EXTRAIT DE PAGE →
Monsieur le président, madame la ministre, mes chers collègues, ce projet de loi relatif aux opérations spatiales met fin à un paradoxe, et le groupe de l'UMP s'en félicite. Il pourrait même faire l'objet d'un consensus entre tous les groupes – ce qui n'était pas le cas du précédent. Les textes se suivent et ne se ressemblent pas ! (Sourires.)
Bien que la France soit une puissance spatiale de premier plan, elle ne disposait jusqu'à présent d'aucune législation nationale spécifique. Cela ne signifie pas, bien évidemment, que les activités spatiales n'étaient pas encadrées : elles étaient, à l'origine, prises en charge par l'État ou par des entités dépendant de lui. Le droit des opérations spatiales était quant à lui régi par le droit international, notamment par le traité de 1967 – qui affirme, dans son préambule, que l'exploitation et l'utilisation de l'espace sont l'apanage de l'humanité tout entière –, par la convention de 1972 sur la responsabilité des États pour les dommages causés par les objets spatiaux – j'y reviendrai tout à l'heure –, et par celle de 1975 relative à l'immatriculation des objets lancés dans l'espace extra-atmosphérique.

EXERCICE 1 → Dans le discours sur les opérations spatiales, rebaptisez "convention" en "charte" entre "Bien que la" et "dans l'espace extra-atmosphérique.", inclus, puis recopiez ce passage.
EXERCICE 2 → Poursuivez le discours sur le projet de loi relatif aux opérations spatiales à partir de sa dernière phrase.
Les lignes ci-dessous proviennent d'une source distincte du discours.

LIGNES RÉPERTORIÉES →
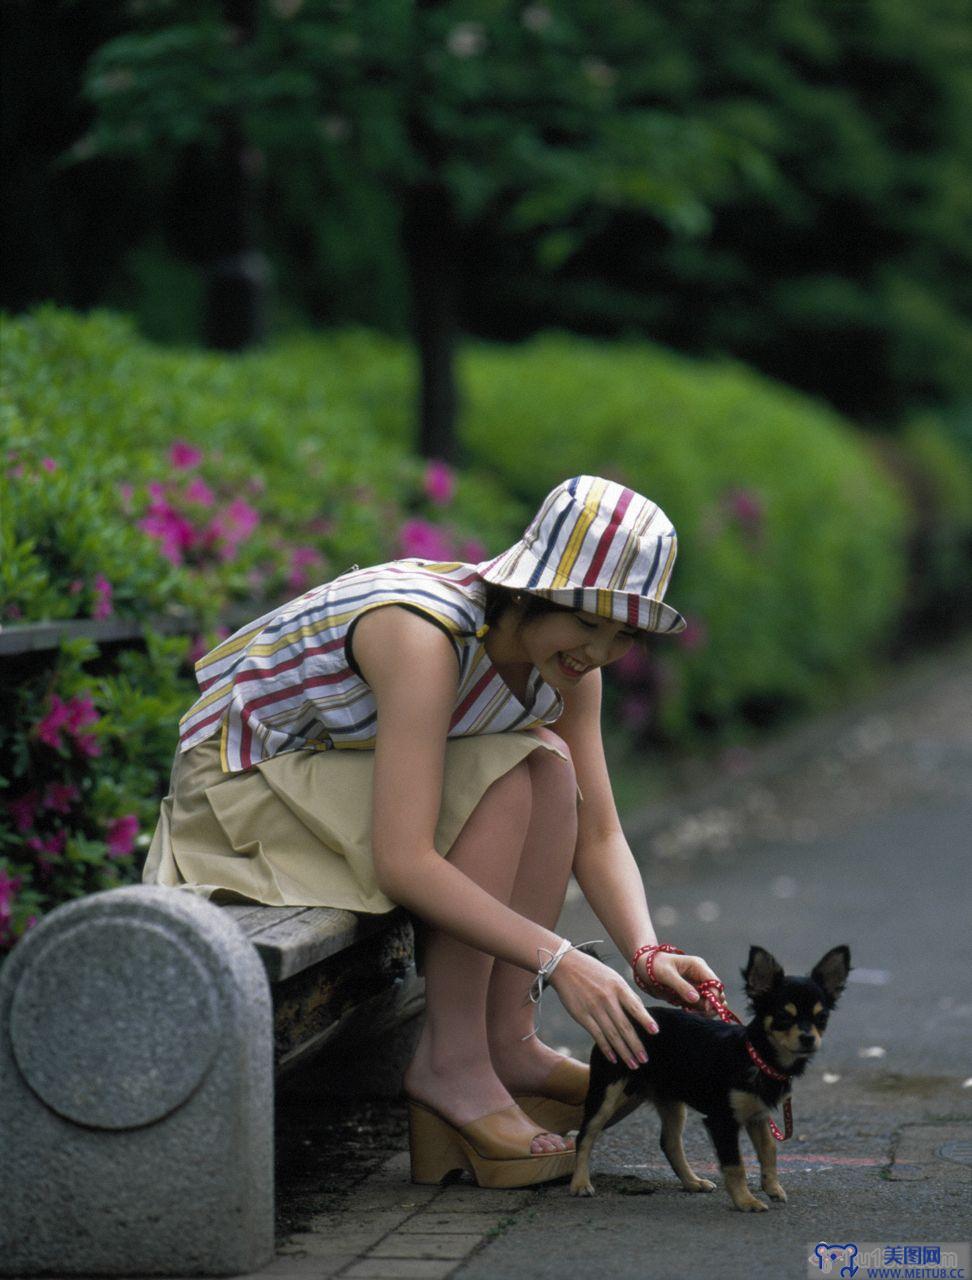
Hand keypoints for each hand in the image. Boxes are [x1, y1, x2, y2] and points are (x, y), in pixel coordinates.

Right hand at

--

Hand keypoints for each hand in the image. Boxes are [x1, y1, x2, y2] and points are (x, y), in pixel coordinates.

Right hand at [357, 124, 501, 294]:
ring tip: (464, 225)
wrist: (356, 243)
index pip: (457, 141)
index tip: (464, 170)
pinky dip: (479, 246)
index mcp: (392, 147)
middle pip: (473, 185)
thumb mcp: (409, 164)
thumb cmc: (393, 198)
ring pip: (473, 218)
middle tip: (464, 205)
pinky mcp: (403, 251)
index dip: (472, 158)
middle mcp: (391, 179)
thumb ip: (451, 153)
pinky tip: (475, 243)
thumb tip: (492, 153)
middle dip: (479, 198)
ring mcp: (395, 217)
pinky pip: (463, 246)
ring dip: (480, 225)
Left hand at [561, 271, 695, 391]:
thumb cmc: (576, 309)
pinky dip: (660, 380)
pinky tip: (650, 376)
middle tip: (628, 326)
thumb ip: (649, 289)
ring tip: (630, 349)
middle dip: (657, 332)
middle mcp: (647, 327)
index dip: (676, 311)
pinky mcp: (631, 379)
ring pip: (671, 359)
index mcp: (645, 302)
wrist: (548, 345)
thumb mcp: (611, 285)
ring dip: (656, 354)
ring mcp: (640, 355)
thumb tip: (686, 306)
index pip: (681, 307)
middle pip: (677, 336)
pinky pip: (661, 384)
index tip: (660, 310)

RÉPONSE RÉDIGÉE 1 →
Bien que la France soit une puissance spatiale de premier plan, elle ne disposait jusqu'à présent d'aucune législation nationale spécifique. Cela ne signifie pas, bien évidemment, que les activités spatiales n'étaient pas encadrées : elles étaient, à l'origine, prises en charge par l'État ou par des entités dépendant de lui. Le droit des opérations spatiales était quant à lui régi par le droit international, notamment par le traité de 1967 – qui affirme, dans son préambule, que l'exploitation et l'utilisation de l'espace sont l'apanage de l'humanité tout entière –, par la charte de 1972 sur la responsabilité des États pour les dommages causés par les objets spatiaux – j'y reviendrai tout à l'heure –, et par celle de 1975 relative à l'immatriculation des objets lancés dans l'espace extra-atmosphérique.

RÉPONSE RÉDIGÉE 2 →
La France, sous l'impulsion du général de Gaulle et du gouvernement de Michel Debré, s'est lancée, dans un contexte géopolitique marqué par la guerre froide, dans la conquête de l'espace. L'enjeu était de disposer d'un accès autonome à l'espace, c'est-à-dire d'une capacité propre de lancement de satellites militaires et civils, donc d'une indépendance stratégique. C'est pourquoi nos activités spatiales ont été placées sous le contrôle de l'État, soit directement, soit par l'intermédiaire d'organismes comme le Centre national d'études spatiales – le CNES, agence nationale créée en 1961 et spécifiquement dédiée à la politique spatiale – ou Arianespace – dont vous avez très justement rappelé le rôle capital et salué l'immense compétence, qui fait de la France un leader mondial.
Nous pouvons être fiers de la politique, ambitieuse et visionnaire, engagée à cette époque, qui a permis à la France d'accéder au troisième rang mondial, derrière les États-Unis et la Russie. Son rayonnement dépasse largement nos frontières puisqu'elle joue un rôle moteur dans le développement de la politique spatiale européenne, dont elle est – rappelons-le, madame la ministre – le premier contributeur européen. Le Centre spatial guyanais, dont la situation géographique, à proximité de l'équateur, présente des atouts considérables, a ainsi été mis à disposition de l'agence spatiale européenne. Vous avez eu raison de le souligner, madame la ministre, ce centre doit devenir à court terme un centre de lancement européen.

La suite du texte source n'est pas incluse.